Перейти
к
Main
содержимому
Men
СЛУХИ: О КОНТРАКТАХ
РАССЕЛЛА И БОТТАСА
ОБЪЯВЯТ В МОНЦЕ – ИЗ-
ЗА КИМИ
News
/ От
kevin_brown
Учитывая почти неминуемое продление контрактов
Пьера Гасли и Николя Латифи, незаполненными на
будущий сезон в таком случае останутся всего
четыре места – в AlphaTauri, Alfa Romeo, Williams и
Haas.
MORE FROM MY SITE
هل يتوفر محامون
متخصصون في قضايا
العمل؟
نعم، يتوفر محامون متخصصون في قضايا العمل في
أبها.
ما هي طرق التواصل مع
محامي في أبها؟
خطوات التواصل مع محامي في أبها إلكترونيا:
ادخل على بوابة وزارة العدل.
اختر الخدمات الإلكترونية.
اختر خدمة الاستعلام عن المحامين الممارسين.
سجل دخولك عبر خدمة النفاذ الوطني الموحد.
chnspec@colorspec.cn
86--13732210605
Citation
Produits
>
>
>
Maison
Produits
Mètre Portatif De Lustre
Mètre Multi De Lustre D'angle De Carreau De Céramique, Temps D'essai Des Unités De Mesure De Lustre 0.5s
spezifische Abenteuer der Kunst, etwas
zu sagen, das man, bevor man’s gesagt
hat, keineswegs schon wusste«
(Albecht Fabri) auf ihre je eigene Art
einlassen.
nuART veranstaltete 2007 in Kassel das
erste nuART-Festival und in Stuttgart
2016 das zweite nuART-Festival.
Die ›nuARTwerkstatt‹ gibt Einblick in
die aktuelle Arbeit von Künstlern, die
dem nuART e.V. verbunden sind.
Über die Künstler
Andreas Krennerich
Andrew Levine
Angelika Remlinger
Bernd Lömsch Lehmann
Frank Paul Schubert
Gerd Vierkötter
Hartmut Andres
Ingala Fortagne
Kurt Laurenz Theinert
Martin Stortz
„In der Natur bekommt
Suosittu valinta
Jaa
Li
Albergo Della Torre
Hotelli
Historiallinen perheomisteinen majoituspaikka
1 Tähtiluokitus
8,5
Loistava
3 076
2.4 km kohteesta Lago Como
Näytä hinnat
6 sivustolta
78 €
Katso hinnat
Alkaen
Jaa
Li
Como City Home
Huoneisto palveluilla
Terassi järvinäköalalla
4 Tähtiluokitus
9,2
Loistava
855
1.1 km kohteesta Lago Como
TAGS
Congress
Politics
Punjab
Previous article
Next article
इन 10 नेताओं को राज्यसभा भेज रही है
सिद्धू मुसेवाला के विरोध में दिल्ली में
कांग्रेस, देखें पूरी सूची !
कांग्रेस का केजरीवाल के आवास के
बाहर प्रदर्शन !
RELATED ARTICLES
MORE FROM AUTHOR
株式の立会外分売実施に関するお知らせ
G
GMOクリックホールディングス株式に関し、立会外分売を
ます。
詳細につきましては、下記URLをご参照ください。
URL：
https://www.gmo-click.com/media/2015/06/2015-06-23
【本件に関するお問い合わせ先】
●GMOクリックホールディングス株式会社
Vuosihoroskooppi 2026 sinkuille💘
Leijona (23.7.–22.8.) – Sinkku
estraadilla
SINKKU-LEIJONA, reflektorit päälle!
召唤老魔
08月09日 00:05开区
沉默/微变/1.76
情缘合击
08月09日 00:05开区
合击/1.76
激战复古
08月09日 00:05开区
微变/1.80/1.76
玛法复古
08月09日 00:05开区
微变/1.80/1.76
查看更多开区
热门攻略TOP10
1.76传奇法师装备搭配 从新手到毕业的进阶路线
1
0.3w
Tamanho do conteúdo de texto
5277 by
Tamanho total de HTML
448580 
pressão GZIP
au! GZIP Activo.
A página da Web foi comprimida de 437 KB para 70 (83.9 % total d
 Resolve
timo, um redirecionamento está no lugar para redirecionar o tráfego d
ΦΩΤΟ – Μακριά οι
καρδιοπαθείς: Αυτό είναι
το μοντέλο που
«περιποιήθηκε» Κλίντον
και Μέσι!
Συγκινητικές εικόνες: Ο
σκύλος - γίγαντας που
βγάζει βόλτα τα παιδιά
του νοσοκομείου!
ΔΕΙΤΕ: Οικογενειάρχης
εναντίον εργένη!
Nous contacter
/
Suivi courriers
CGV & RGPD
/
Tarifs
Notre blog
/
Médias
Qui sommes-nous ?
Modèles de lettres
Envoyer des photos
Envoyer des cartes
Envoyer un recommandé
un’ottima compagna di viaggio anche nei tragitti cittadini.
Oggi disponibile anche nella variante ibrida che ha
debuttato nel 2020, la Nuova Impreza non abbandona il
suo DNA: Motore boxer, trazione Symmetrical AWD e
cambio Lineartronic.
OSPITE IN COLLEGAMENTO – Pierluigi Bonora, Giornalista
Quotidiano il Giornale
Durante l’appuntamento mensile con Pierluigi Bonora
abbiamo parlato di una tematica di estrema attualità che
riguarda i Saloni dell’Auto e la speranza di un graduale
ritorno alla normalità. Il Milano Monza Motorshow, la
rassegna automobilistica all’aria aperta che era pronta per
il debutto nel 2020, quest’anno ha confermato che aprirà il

Activity
Recast every line of the listing above as a JSON list of strings, one string per line, leaving out blank lines.

Exercise answer
[
  "Перейти",
  "к",
  "Main",
  "содержимому",
  "Men",
  "СЛУХИ: О КОНТРАКТАХ",
  "РАССЕЛЛА И БОТТАСА",
  "ОБЪЯВЯТ В МОНЦЕ – ИЗ-",
  "ЗА КИМИ",
  "News",
  "/ От",
  "kevin_brown",
  "Учитывая почти неминуемое продление контрактов",
  "Пьера Гасли и Николя Латифи, незаполненными на",
  "будущий сезон в таком случае останутся всего",
  "четыре места – в AlphaTauri, Alfa Romeo, Williams и",
  "Haas.",
  "MORE FROM MY SITE",
  "هل يتوفر محامون",
  "متخصصون في قضايا",
  "العمل؟",
  "نعم، يتوفر محامون متخصصون في قضايا العمل في",
  "أبها.",
  "ما هي طرق التواصل مع",
  "محامي في أبها؟",
  "خطوات التواصل مع محامي في أبها إلكترونيا:",
  "ادخل على بوابة وزارة العدل.",
  "اختر الخدمات الإلكترونية.",
  "اختر خدمة الاستعلام عن المحامين الممارسين.",
  "سجل دخولك عبر خدمة النفاذ الوطني الموحد.",
  "chnspec@colorspec.cn",
  "86--13732210605",
  "Citation",
  "Produits",
  ">",
  ">",
  ">",
  "Maison",
  "Produits",
  "Mètre Portatif De Lustre",
  "Mètre Multi De Lustre D'angle De Carreau De Céramique, Temps D'essai Des Unités De Mesure De Lustre 0.5s",
  "spezifische Abenteuer der Kunst, etwas",
  "zu sagen, das man, bevor man’s gesagt",
  "hat, keineswegs schon wusste«",
  "(Albecht Fabri) auf ihre je eigene Art",
  "einlassen.",
  "nuART veranstaltete 2007 in Kassel das",
  "erste nuART-Festival und in Stuttgart",
  "2016 das zweite nuART-Festival.",
  "Die ›nuARTwerkstatt‹ gibt Einblick in",
  "die aktuelle Arbeit von Künstlern, die",
  "dem nuART e.V. verbunden sind.",
  "Über die Künstler",
  "Andreas Krennerich",
  "Andrew Levine",
  "Angelika Remlinger",
  "Bernd Lömsch Lehmann",
  "Frank Paul Schubert",
  "Gerd Vierkötter",
  "Hartmut Andres",
  "Ingala Fortagne",
  "Kurt Laurenz Theinert",
  "Martin Stortz",
  "„In der Natur bekommt",
  "Suosittu valinta",
  "Jaa",
  "Li",
  "Albergo Della Torre",
  "Hotelli",
  "Historiallinen perheomisteinen majoituspaikka",
  "1 Tähtiluokitus",
  "8,5",
  "Loistava",
  "3 076",
  "2.4 km kohteesta Lago Como",
  "Näytä hinnat",
  "6 sivustolta",
  "78 €",
  "Katso hinnat",
  "Alkaen",
  "Jaa",
  "Li",
  "Como City Home",
  "Huoneisto palveluilla",
  "Terassi järvinäköalalla",
  "4 Tähtiluokitus",
  "9,2",
  "Loistava",
  "855",
  "1.1 km kohteesta Lago Como",
  "TAGS",
  "Congress",
  "Politics",
  "Punjab",
  "Previous article",
  "Next article",
  "इन 10 नेताओं को राज्यसभा भेज रही है",
  "सिद्धू मुसेवाला के विरोध में दिल्ली में",
  "कांग्रेस, देखें पूरी सूची !",
  "कांग्रेस का केजरीवाल के आवास के",
  "बाहर प्रदर्शन !",
  "RELATED ARTICLES",
  "MORE FROM AUTHOR",
  "株式の立会外分売実施に関するお知らせ",
  "G",
  "GMOクリックホールディングス株式に関し、立会外分売を",
  "ます。",
  "詳細につきましては、下記URLをご参照ください。",
  "URL：",
  "https://www.gmo-click.com/media/2015/06/2015-06-23",
  "【本件に関するお問い合わせ先】",
  "●GMOクリックホールディングス株式会社",
  "Vuosihoroskooppi 2026 sinkuille💘",
  "Leijona (23.7.–22.8.) – Sinkku",
  "estraadilla",
  "SINKKU-LEIJONA, reflektorit päälle!",
  "召唤老魔",
  "08月09日 00:05开区",
  "沉默/微变/1.76",
  "情缘合击",
  "08月09日 00:05开区",
  "合击/1.76",
  "激战复古",
  "08月09日 00:05开区",
  "微变/1.80/1.76",
  "玛法复古",
  "08月09日 00:05开区",
  "微变/1.80/1.76",
  "查看更多开区",
  "热门攻略TOP10",
  "1.76传奇法师装备搭配 从新手到毕业的进阶路线",
  "1",
  "0.3w",
  "Tamanho do conteúdo de texto",
  "5277 by",
  "Tamanho total de HTML",
  "448580 ",
  "pressão GZIP",
  "au! GZIP Activo.",
  "A página da Web foi comprimida de 437 KB para 70 (83.9 % total d",
  " Resolve",
  "timo, um redirecionamento está no lugar para redirecionar o tráfego d",
  "ΦΩΤΟ – Μακριά οι",
  "καρδιοπαθείς: Αυτό είναι",
  "το μοντέλο που",
  "«περιποιήθηκε» Κλίντον",
  "και Μέσι!",
  "Συγκινητικές εικόνες: Ο",
  "σκύλος - γίγαντας που",
  "βγάζει βόλτα τα παιδιά",
  "του νοσοκομείου!",
  "ΔΕΙΤΕ: Οικογενειάρχης",
  "εναντίον εργένη!",
  "Nous contacter",
  "/",
  "Suivi courriers",
  "CGV & RGPD",
  "/",
  "Tarifs",
  "Notre blog",
  "/",
  "Médias",
  "Qui sommes-nous ?",
  "Modèles de lettres",
  "Envoyer des photos",
  "Envoyer des cartes",
  "Envoyer un recommandé",
  "un’ottima compagna di viaggio anche nei tragitti cittadini.",
  "Oggi disponibile anche nella variante ibrida che ha",
  "debuttato nel 2020, la Nuova Impreza non abbandona il",
  "suo DNA: Motore boxer, trazione Symmetrical AWD e",
  "cambio Lineartronic.",
  "OSPITE IN COLLEGAMENTO – Pierluigi Bonora, Giornalista",
  "Quotidiano il Giornale",
  "Durante l’appuntamento mensile con Pierluigi Bonora",
  "abbiamo parlato di una tematica di estrema attualità che",
  "riguarda i Saloni dell’Auto e la speranza di un graduale",
  "ritorno alla normalità. Il Milano Monza Motorshow, la",
  "rassegna automobilistica all’aria aperta che era pronta per",
  "il debutto nel 2020, quest’anno ha confermato che aprirà il"
]